Shallow Water Waves on a Viscous Fluid—The Undular Bore

Abstract

A theory is presented for the surface profile above a fully developed Poiseuille channel flow. Small disturbances to this flow are examined, and it is shown that if the (channel depth)/(wavelength) ratio is small (shallow waves), and the Reynolds number large enough, these disturbances initially travel at the classical dynamic (Burns) wave speeds. However, by introducing appropriate far‐field coordinates it follows that the disturbance eventually travels at a different wave speed—the kinematic wave speed. To confirm this, the dynamic waves are shown to decay by using standard boundary layer techniques. This general result (of decay) agrees with previous one‐dimensional theories.

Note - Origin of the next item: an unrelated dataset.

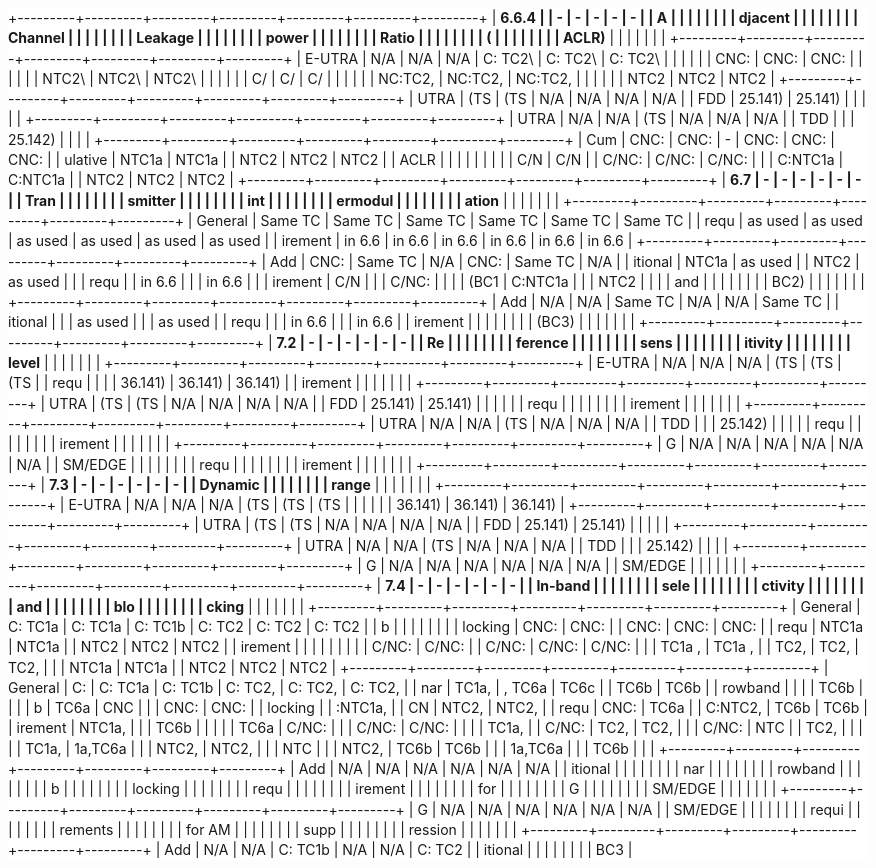 +---------+---------+---------+---------+---------+---------+---------+ | **6.6.4 | | - | - | - | - | - | | A | | | | | | | | djacent | | | | | | | | Channel | | | | | | | | Leakage | | | | | | | | power | | | | | | | | Ratio | | | | | | | | ( | | | | | | | | ACLR)** | | | | | | | +---------+---------+---------+---------+---------+---------+---------+ | E-UTRA | N/A | N/A | N/A | C: TC2\ | C: TC2\ | C: TC2\ | | | | | | CNC: | CNC: | CNC: | | | | | | NTC2\ | NTC2\ | NTC2\ | | | | | | C/ | C/ | C/ | | | | | | NC:TC2, | NC:TC2, | NC:TC2, | | | | | | NTC2 | NTC2 | NTC2 | +---------+---------+---------+---------+---------+---------+---------+ | UTRA | (TS | (TS | N/A | N/A | N/A | N/A | | FDD | 25.141) | 25.141) | | | | | +---------+---------+---------+---------+---------+---------+---------+ | UTRA | N/A | N/A | (TS | N/A | N/A | N/A | | TDD | | | 25.142) | | | | +---------+---------+---------+---------+---------+---------+---------+ | Cum | CNC: | CNC: | - | CNC: | CNC: | CNC: | | ulative | NTC1a | NTC1a | | NTC2 | NTC2 | NTC2 | | ACLR | | | | | | | | | C/N | C/N | | C/NC: | C/NC: | C/NC: | | | C:NTC1a | C:NTC1a | | NTC2 | NTC2 | NTC2 | +---------+---------+---------+---------+---------+---------+---------+ | **6.7 | - | - | - | - | - | - | | Tran | | | | | | | | smitter | | | | | | | | int | | | | | | | | ermodul | | | | | | | | ation** | | | | | | | +---------+---------+---------+---------+---------+---------+---------+ | General | Same TC | Same TC | Same TC | Same TC | Same TC | Same TC | | requ | as used | as used | as used | as used | as used | as used | | irement | in 6.6 | in 6.6 | in 6.6 | in 6.6 | in 6.6 | in 6.6 | +---------+---------+---------+---------+---------+---------+---------+ | Add | CNC: | Same TC | N/A | CNC: | Same TC | N/A | | itional | NTC1a | as used | | NTC2 | as used | | | requ | | in 6.6 | | | in 6.6 | | | irement | C/N | | | C/NC: | | | | (BC1 | C:NTC1a | | | NTC2 | | | | and | | | | | | | | BC2) | | | | | | | +---------+---------+---------+---------+---------+---------+---------+ | Add | N/A | N/A | Same TC | N/A | N/A | Same TC | | itional | | | as used | | | as used | | requ | | | in 6.6 | | | in 6.6 | | irement | | | | | | | | (BC3) | | | | | | | +---------+---------+---------+---------+---------+---------+---------+ | **7.2 | - | - | - | - | - | - | | Re | | | | | | | | ference | | | | | | | | sens | | | | | | | | itivity | | | | | | | | level** | | | | | | | +---------+---------+---------+---------+---------+---------+---------+ | E-UTRA | N/A | N/A | N/A | (TS | (TS | (TS | | requ | | | | 36.141) | 36.141) | 36.141) | | irement | | | | | | | +---------+---------+---------+---------+---------+---------+---------+ | UTRA | (TS | (TS | N/A | N/A | N/A | N/A | | FDD | 25.141) | 25.141) | | | | | | requ | | | | | | | | irement | | | | | | | +---------+---------+---------+---------+---------+---------+---------+ | UTRA | N/A | N/A | (TS | N/A | N/A | N/A | | TDD | | | 25.142) | | | | | requ | | | | | | | | irement | | | | | | | +---------+---------+---------+---------+---------+---------+---------+ | G | N/A | N/A | N/A | N/A | N/A | N/A | | SM/EDGE | | | | | | | | requ | | | | | | | | irement | | | | | | | +---------+---------+---------+---------+---------+---------+---------+ | **7.3 | - | - | - | - | - | - | | Dynamic | | | | | | | | range** | | | | | | | +---------+---------+---------+---------+---------+---------+---------+ | E-UTRA | N/A | N/A | N/A | (TS | (TS | (TS | | | | | | 36.141) | 36.141) | 36.141) | +---------+---------+---------+---------+---------+---------+---------+ | UTRA | (TS | (TS | N/A | N/A | N/A | N/A | | FDD | 25.141) | 25.141) | | | | | +---------+---------+---------+---------+---------+---------+---------+ | UTRA | N/A | N/A | (TS | N/A | N/A | N/A | | TDD | | | 25.142) | | | | +---------+---------+---------+---------+---------+---------+---------+ | G | N/A | N/A | N/A | N/A | N/A | N/A | | SM/EDGE | | | | | | | +---------+---------+---------+---------+---------+---------+---------+ | **7.4 | - | - | - | - | - | - | | In-band | | | | | | | | sele | | | | | | | | ctivity | | | | | | | | and | | | | | | | | blo | | | | | | | | cking** | | | | | | | +---------+---------+---------+---------+---------+---------+---------+ | General | C: TC1a | C: TC1a | C: TC1b | C: TC2 | C: TC2 | C: TC2 | | b | | | | | | | | locking | CNC: | CNC: | | CNC: | CNC: | CNC: | | requ | NTC1a | NTC1a | | NTC2 | NTC2 | NTC2 | | irement | | | | | | | | | C/NC: | C/NC: | | C/NC: | C/NC: | C/NC: | | | TC1a , | TC1a , | | TC2, | TC2, | TC2, | | | NTC1a | NTC1a | | NTC2 | NTC2 | NTC2 | +---------+---------+---------+---------+---------+---------+---------+ | General | C: | C: TC1a | C: TC1b | C: TC2, | C: TC2, | C: TC2, | | nar | TC1a, | , TC6a | TC6c | | TC6b | TC6b | | rowband | | | | TC6b | | | | b | TC6a | CNC | | | CNC: | CNC: | | locking | | :NTC1a, | | CN | NTC2, | NTC2, | | requ | CNC: | TC6a | | C:NTC2, | TC6b | TC6b | | irement | NTC1a, | | | TC6b | | | | | TC6a | C/NC: | | | C/NC: | C/NC: | | | | TC1a, | | C/NC: | TC2, | TC2, | | | C/NC: | NTC | | TC2, | | | | | TC1a, | 1a,TC6a | | | NTC2, | NTC2, | | | NTC | | | NTC2, | TC6b | TC6b | | | 1a,TC6a | | | TC6b | | | +---------+---------+---------+---------+---------+---------+---------+ | Add | N/A | N/A | N/A | N/A | N/A | N/A | | itional | | | | | | | | nar | | | | | | | | rowband | | | | | | | | b | | | | | | | | locking | | | | | | | | requ | | | | | | | | irement | | | | | | | | for | | | | | | | | G | | | | | | | | SM/EDGE | | | | | | | +---------+---------+---------+---------+---------+---------+---------+ | G | N/A | N/A | N/A | N/A | N/A | N/A | | SM/EDGE | | | | | | | | requi | | | | | | | | rements | | | | | | | | for AM | | | | | | | | supp | | | | | | | | ression | | | | | | | +---------+---------+---------+---------+---------+---------+---------+ | Add | N/A | N/A | C: TC1b | N/A | N/A | C: TC2 | | itional | | | | | | | | BC3 |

The profile close to the kinematic wave front is examined and shown to satisfy an equation of the form ${\eta }_T{\mathrm{\hspace{0.17em}+\hspace{0.17em}\eta \eta }}_X{\mathrm{\hspace{0.17em}+\hspace{0.17em}\eta }}_{\mathrm{XXX}}{\mathrm{\hspace{0.17em}=\hspace{0.17em}\Delta \eta }}_{\mathrm{XX}}$ , where $\mathrm{\eta (X,\hspace{0.17em}T)}$ is the surface profile. This equation is called the Korteweg‐de Vries‐Burgers equation. The form of the steady solution of this equation exhibits all the characteristics of the undular bore. A bound on $\Delta$ agrees with stability requirements found by other authors using different methods.